- Work to be completed: Report all lines of the records that contain "Press".

#### Data excerpts

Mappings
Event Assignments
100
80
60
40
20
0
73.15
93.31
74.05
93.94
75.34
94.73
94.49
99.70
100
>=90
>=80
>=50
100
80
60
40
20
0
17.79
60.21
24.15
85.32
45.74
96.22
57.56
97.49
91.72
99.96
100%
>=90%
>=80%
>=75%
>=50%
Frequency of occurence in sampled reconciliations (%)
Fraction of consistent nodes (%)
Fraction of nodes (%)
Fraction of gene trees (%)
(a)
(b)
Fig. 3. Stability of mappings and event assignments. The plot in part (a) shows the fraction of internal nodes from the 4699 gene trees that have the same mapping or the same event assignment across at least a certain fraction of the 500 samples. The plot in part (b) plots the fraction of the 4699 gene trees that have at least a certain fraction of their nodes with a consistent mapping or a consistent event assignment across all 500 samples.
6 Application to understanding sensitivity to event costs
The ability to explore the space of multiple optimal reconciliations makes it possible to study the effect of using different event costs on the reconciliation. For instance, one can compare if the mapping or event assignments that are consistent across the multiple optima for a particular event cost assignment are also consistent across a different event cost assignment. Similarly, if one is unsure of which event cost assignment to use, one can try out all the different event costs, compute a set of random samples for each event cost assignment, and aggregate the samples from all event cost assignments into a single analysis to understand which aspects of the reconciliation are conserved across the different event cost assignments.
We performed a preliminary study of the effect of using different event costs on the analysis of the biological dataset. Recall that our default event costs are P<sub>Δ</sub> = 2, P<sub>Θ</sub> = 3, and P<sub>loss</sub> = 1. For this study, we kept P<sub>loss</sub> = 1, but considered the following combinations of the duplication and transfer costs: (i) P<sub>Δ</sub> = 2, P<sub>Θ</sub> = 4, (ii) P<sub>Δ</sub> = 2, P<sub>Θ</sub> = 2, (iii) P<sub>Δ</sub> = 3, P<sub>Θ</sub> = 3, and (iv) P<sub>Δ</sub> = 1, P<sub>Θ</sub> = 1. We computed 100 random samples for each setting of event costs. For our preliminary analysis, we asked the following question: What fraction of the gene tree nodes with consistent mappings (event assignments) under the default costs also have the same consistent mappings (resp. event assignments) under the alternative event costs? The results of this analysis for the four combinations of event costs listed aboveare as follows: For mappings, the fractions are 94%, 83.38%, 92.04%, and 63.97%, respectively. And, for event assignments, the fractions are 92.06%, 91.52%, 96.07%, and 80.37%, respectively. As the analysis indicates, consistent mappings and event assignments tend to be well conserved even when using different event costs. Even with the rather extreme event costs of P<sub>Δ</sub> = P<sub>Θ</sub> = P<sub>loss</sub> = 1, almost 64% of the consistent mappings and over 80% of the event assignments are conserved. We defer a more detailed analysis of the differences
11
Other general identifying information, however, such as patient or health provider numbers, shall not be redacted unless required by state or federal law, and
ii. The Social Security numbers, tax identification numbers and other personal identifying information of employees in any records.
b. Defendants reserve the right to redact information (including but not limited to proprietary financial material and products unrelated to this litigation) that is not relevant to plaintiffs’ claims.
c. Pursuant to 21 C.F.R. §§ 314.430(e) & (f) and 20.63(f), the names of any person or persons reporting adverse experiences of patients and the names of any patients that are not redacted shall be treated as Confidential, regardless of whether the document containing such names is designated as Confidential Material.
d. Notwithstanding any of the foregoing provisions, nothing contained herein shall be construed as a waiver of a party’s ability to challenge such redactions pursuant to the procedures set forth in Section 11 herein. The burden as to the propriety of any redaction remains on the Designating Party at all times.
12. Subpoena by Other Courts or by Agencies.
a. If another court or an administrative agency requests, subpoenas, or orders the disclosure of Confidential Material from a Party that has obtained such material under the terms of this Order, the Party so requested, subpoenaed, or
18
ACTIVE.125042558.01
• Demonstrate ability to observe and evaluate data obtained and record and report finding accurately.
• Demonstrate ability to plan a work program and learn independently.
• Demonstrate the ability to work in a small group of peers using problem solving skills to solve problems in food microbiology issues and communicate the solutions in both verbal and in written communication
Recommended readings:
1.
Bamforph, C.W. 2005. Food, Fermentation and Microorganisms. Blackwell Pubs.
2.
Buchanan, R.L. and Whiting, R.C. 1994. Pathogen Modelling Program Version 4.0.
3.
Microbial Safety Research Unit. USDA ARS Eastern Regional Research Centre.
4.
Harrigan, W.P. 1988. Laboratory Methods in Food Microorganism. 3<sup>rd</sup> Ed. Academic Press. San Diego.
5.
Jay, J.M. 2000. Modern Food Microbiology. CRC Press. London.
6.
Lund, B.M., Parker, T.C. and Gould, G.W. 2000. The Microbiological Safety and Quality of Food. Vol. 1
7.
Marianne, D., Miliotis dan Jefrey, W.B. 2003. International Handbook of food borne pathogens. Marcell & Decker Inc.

########

- Reply:
Harrigan, W.P. 1988. Laboratory Methods in Food Microorganism. 3<sup>rd</sup> Ed. Academic Press. San Diego.
Jay, J.M. 2000. Modern Food Microbiology. CRC Press. London.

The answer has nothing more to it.